Projekt

Zwischen Konversation und Urlaut Studien zum musikalisierten Sprechen im 
Composed Theatre mittels musikwissenschaftlicher und phonetischer Methoden

Ein zentrales Experimentierfeld des zeitgenössischen Composed Theatre (französisch als ‹Théâtre Musical›, deutsch meist als ‹Neues Musiktheater› bezeichnet) ist die Suche nach einem musikalisierenden Umgang mit der Sprechstimme bzw. mit Sprechklang und Sprechvortrag als szenischem Parameter. Hierin steht das Composed Theatre in der Tradition der klassischen Sprechkünste: Zwar gliedert sich die Sprechpraxis im Composed Theatre nicht etwa ein in ein klassisches ästhetisches Bezugssystem der gehobenen Rede oder Rhetorik, sondern experimentiert scheinbar ganz frei mit Lautsprachlichkeit in all ihren elementaren und soziokulturellen Facetten. Gleichwohl haben sich bei aller experimentellen Heterogenität seit den sechziger Jahren gewisse kompositorische, aufführungspraktische und wirkungsästhetische Stilprinzipien und Konventionen verfestigt, die als genretypisch gelten dürfen.
Das Forschungsprojekt «Zwischen Konversation und Urlaut» unternimmt den Versuch, einige dieser Merkmale aus wissenschaftlicher Perspektive genauer zu fassen. Dabei steht die Betrachtung des Wechselverhältnisses zwischen Komponist/-in und Interpret/-in während des Produktionsprozesses und damit die Frage nach neuen Konzepten von Autorschaft im Vordergrund. Daraus abgeleitet werden grundsätzliche Vermutungen zur Konzeption und Funktionsweise von Vokalität in Wechselbeziehung zu anderen Parametern der Bühne, die für das Composed Theatre typisch sind und diese ästhetische Richtung von anderen audiovisuellen Gattungen unterscheidet.

Forschungsplakat

Bild: Happy Hour von Hans Wüthrich, Produktion der Klasse Theâtre Musical unter Leitung und in der Inszenierung von Pierre Sublet. (Bild: Ursula Maria Berzborn)

Szenisches Melodram

Als künstlerische Erkundung des Forschungsgebiets findet am 27. Juni 2015 im Museum Tinguely in Basel die Aufführung eines szenischen Melodrams für Sprecher, Instrumentalensemble und kinetische Klangskulpturen statt.

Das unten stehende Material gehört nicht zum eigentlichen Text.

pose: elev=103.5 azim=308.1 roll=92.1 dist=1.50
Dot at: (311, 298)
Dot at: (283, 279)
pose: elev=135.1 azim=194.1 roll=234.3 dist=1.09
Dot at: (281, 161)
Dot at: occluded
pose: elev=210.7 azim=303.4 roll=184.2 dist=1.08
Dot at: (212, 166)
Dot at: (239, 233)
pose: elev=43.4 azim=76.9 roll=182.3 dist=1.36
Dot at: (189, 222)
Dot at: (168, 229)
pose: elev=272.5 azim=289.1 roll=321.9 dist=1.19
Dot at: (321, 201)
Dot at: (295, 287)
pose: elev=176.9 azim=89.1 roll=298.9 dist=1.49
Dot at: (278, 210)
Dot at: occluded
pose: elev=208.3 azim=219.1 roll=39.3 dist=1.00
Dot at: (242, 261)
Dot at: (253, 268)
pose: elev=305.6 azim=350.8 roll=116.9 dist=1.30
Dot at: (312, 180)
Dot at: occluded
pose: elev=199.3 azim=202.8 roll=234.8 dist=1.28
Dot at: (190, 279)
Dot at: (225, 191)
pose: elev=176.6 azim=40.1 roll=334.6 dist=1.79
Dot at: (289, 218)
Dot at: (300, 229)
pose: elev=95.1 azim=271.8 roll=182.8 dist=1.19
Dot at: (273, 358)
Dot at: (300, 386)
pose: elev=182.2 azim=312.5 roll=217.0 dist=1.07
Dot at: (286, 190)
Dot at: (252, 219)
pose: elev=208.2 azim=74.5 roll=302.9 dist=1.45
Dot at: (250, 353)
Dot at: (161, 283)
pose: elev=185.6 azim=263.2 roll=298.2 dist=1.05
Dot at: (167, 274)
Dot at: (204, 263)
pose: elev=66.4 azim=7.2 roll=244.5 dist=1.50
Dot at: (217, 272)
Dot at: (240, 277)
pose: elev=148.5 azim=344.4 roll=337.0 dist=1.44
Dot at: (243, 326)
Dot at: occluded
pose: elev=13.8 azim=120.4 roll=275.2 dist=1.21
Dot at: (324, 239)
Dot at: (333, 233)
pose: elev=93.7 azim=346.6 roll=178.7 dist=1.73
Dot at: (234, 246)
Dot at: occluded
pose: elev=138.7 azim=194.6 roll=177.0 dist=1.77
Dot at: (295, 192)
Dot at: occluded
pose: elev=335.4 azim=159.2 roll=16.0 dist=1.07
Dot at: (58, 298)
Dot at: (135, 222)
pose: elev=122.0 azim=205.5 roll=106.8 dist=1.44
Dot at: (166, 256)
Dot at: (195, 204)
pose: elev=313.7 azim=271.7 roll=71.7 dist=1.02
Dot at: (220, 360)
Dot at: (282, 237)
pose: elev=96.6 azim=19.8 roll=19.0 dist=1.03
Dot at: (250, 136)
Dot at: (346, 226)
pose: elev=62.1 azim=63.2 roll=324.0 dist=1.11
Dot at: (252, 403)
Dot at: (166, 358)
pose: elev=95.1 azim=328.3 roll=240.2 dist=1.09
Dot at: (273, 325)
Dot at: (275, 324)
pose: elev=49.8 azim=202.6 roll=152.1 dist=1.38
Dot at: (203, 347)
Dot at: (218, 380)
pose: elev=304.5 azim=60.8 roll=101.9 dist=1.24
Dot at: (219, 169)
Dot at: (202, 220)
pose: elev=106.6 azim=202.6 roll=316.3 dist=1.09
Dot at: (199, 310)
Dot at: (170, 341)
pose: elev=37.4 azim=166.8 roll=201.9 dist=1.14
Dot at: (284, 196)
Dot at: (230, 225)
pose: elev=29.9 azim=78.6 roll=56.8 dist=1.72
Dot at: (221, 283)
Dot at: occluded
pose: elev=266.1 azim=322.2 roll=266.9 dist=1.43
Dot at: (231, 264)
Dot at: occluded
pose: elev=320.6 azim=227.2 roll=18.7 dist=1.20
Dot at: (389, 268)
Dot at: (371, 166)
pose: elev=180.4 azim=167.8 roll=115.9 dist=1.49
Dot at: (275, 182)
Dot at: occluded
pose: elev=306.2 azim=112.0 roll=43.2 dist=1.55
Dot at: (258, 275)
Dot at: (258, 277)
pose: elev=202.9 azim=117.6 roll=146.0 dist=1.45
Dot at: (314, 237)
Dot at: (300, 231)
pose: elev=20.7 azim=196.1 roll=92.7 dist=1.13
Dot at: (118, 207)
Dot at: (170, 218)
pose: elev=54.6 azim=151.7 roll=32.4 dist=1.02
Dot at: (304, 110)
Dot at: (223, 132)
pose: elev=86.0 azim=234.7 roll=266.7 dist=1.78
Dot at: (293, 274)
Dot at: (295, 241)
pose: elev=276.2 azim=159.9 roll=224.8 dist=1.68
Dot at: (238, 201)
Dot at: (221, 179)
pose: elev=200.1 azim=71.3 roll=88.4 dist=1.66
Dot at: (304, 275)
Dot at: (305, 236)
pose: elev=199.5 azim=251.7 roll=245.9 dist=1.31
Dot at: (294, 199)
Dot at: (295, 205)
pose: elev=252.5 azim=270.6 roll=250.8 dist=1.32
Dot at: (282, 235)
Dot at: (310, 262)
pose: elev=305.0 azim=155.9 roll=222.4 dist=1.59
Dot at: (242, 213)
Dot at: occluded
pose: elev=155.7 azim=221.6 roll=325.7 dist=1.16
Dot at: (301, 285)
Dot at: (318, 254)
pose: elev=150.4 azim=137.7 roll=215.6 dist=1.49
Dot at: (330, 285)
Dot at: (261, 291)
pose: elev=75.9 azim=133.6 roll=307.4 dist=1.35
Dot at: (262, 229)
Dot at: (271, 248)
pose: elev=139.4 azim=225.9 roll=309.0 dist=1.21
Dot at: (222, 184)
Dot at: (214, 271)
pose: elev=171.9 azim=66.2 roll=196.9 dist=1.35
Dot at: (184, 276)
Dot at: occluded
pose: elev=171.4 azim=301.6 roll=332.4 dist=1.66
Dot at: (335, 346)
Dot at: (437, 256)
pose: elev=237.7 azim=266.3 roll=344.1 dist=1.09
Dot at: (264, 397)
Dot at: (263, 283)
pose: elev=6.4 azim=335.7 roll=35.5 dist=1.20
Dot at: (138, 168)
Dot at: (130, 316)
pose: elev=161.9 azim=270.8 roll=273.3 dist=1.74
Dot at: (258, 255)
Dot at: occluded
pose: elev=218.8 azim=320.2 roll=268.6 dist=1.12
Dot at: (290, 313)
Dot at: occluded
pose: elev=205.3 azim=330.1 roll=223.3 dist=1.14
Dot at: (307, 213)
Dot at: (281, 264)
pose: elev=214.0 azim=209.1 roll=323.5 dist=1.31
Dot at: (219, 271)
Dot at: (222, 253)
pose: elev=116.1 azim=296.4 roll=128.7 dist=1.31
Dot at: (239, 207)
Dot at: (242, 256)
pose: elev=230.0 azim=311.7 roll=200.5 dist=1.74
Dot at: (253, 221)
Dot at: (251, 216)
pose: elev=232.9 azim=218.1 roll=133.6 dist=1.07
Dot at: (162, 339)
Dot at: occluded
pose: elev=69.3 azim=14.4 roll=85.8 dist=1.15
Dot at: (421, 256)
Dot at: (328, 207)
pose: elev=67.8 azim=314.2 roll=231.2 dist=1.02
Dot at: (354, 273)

Maître Zacharius basiert auf einer Erzählung von Jules Verne, die von einem genialen Revolutionär der Uhrmacherkunst handelt. Dessen Kreationen bleiben eines Tages unerklärlicherweise plötzlich stehen. Eine letzte intakte Uhr konfrontiert ihren Schöpfer schliesslich mit seinen tief verborgenen Ängsten und Sehnsüchten. Der Musiker-Schauspieler Daniele Pintaudi verkörpert die Figur des Meister Zacharius, während das Nouvel Ensemble Contemporain (Leitung: Pierre-Alain Monot) gemeinsam mit den wunderbaren kinetischen Klangskulpturen Martin Müllers die grosse Weltenuhr von Schloss Andernatt darstellt.

Museum Tinguely Basel
27.06.2015, 19h30

Leo Dick / Martin Müller
Maître Zacharius ou l’horloger qui avait perdu son âme
Szenisches Melodram

Mit Daniele Pintaudi (Sprecher) und dem Nouvel Ensemble Contemporain (Leitung: Pierre-Alain Monot)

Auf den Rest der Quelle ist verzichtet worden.